La desaparición de Ricardo Bofill el 14 de enero cierra un itinerario creativo y carismático. Su muerte en Barcelona, donde había nacido en 1939, aquejado de un cáncer de riñón que se complicó con la covid-19, añade una fecha final a los diccionarios y a las historias de la arquitectura donde ya figuraba desde hace décadas, porque tanto sus propuestas utópicas de los años 70 como sus obras clasicistas de los 80 son referencia e ilustración obligada de cualquier crónica del siglo pasado. Precoz y prolífico, deja un cúmulo de proyectos repartidos por el mundo, pero es probable que se le recuerde sobre todo por sus conjuntos de vivienda social, desde la no realizada Ciudad en el Espacio madrileña o el Walden 7 barcelonés hasta los desarrollos urbanos en villes nouvelles francesas y en ciudades como Montpellier o París, que conjugan la inventiva geométrica, la innovación técnica y el gusto por lo monumental. No siempre amado por sus colegas, me ocupé de su obra en varias ocasiones desde 1988, cuando celebraba 25 años de trayecto profesional, pero no tuve relación directa con él hasta la última década de su vida, propicia quizá para hacer balance.

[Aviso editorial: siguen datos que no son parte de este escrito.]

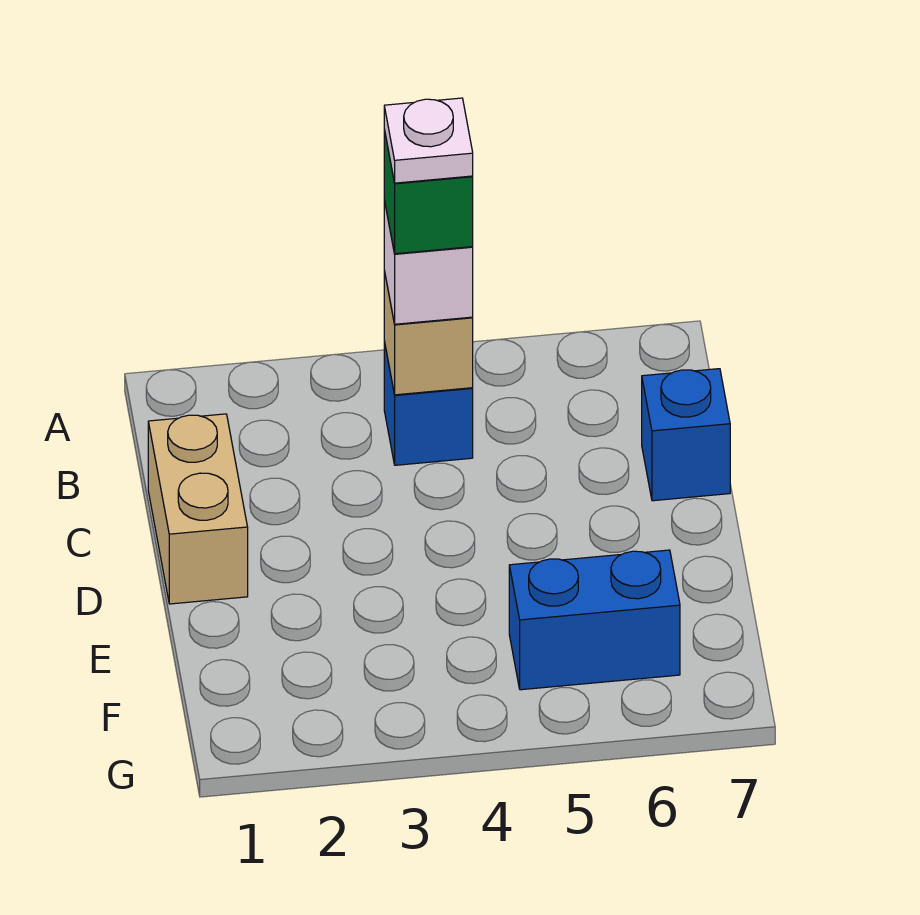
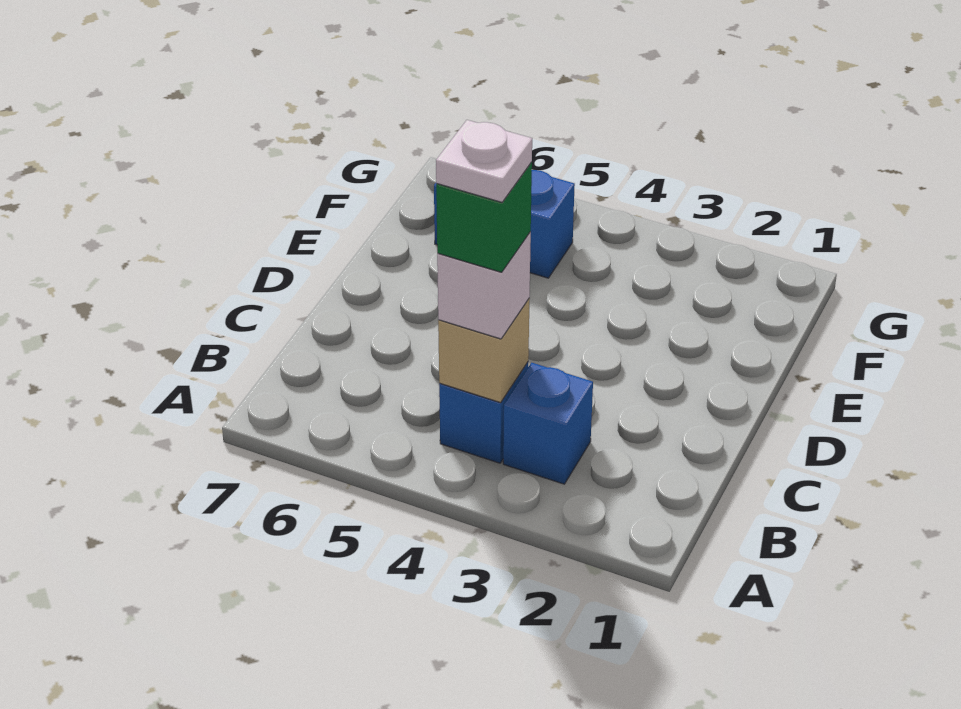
tan brick C1:D1 level 1 -> none
blue brick C7 level 1 -> blue brick B3 level 1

Mi primer artículo detallado sobre el personaje lo describía como ‘Bofill superstar’, y en efecto lo era, porque la figura del arquitecto se imponía de forma incandescente sobre las propias obras, que sin embargo mostraban una continuidad experimental y una consistencia formal difícil de advertir tras las mutaciones lingüísticas. Bofill se interpretaba a sí mismo como ‘cartesiano y paradójico’, dos adjetivos que se ajustan bien tanto al rigor modular de los proyectos oníricos como a la disciplina prefabricada de sus ‘Versalles para el pueblo’, pero es posible que su talento se expresara aún mejor cuando se presentaba como ‘guionista de la arquitectura’, porque su deslumbrante inteligencia comunicativa sabía hacer de cada obra un relato, desde la audacia propositiva de los primeros croquis hasta la popularización del edificio construido con un nombre evocador. También en los años 90 ensayé a presentarlo en diálogo contradictorio con dos colegas de muy diferente actitud profesional: Oriol Bohigas, su gran rival en Barcelona, al hilo de la aparición de las biografías de ambos; y Rafael Moneo, con el que se midió en la plaza de las Glorias al levantarse a la vez el lacónico auditorio del navarro y el locuaz teatro del catalán, que resumí festivamente como el encuentro del profesor y la corista.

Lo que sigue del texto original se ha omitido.